How to use the tokenizers
Overview
The geniml
tokenizers are used to prepare data for training, evaluation, and inference of genomic machine learning models. Like tokenizers for natural langauge processing, the geniml
tokenizers convert raw data into a format that can be used by our models. geniml
has a few tokenizers, but they all follow the same principles.
All tokenizers require a universe file (or, vocab file). This is a bedfile that contains all possible regions that can be tokenized. It may also include special tokens like the start, end, unknown, and padding token.
In addition to tokenizers implemented here, we also have a standalone package called gtokenizers
which provides tokenizer implementations in Rust with python bindings. The Rust implementations are much faster than the python implementations.

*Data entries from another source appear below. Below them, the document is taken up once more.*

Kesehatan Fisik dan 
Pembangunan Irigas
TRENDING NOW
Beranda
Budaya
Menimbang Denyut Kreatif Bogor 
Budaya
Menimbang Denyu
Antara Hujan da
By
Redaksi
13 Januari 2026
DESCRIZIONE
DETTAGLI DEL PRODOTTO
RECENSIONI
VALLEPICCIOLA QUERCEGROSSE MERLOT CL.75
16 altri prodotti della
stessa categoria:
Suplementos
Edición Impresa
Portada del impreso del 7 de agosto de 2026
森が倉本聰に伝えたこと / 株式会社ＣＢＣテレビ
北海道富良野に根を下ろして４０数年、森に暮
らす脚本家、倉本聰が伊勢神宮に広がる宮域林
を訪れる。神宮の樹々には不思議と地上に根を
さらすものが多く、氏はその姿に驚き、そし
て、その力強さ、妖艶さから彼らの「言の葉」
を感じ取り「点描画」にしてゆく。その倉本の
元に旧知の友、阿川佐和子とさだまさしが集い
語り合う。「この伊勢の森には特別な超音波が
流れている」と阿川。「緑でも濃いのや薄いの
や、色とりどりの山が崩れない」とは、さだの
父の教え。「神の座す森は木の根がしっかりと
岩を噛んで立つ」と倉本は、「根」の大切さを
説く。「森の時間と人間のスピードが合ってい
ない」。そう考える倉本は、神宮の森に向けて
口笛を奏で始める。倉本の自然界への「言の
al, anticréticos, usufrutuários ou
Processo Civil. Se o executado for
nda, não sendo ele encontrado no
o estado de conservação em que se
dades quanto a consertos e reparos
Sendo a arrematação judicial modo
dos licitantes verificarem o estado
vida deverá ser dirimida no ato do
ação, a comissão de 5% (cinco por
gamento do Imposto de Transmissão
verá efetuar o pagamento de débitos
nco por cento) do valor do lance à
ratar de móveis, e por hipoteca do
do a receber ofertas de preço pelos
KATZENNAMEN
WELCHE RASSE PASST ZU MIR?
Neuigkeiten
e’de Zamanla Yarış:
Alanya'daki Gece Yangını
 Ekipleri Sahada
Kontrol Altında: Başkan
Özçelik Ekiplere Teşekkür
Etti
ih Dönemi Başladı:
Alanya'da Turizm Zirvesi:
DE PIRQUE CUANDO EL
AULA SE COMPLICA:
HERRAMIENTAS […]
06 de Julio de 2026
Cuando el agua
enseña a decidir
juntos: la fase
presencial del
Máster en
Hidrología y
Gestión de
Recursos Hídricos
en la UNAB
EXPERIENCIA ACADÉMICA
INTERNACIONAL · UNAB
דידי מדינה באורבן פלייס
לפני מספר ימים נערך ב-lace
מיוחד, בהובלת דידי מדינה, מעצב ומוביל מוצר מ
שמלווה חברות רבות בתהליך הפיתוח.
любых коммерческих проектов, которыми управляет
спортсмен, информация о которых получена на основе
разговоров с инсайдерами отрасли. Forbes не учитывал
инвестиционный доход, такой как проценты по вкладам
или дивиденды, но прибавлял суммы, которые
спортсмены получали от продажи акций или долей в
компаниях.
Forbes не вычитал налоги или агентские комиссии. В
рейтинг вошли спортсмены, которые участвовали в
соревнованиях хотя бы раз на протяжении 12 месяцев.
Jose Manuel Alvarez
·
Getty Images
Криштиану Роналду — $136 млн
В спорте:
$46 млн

We recommend using the Rust implementations whenever possible.
Using the tokenizers
To start using a tokenizer, simply pass it an appropriate universe file:
from geniml.tokenization import ITTokenizer # or any other tokenizer
from geniml.io import RegionSet
rs = RegionSet("/path/to/file.bed")
t = ITTokenizer("/path/to/universe.bed")
tokens = t.tokenize(rs)
for token in tokens:
print(f"{t.chr}:{t.start}-{t.end}")
You can also get token ids for the tokens:
from geniml.tokenization import ITTokenizer # or any other tokenizer
from geniml.io import RegionSet
rs = RegionSet("/path/to/file.bed")
t = ITTokenizer("/path/to/universe.bed")
model = Region2Vec(len(t), 100) # 100 dimensional embedding
tokens = t.tokenize(rs)
out = model(tokens.ids)
print(out.shape)
Future work
Genomic region tokenization is an active area of research. We will implement new tokenizers as they are developed. If you have a tokenizer you'd like to see implemented, please open an issue or submit a pull request.
For core development of our tokenizers, see the gtokenizers repository.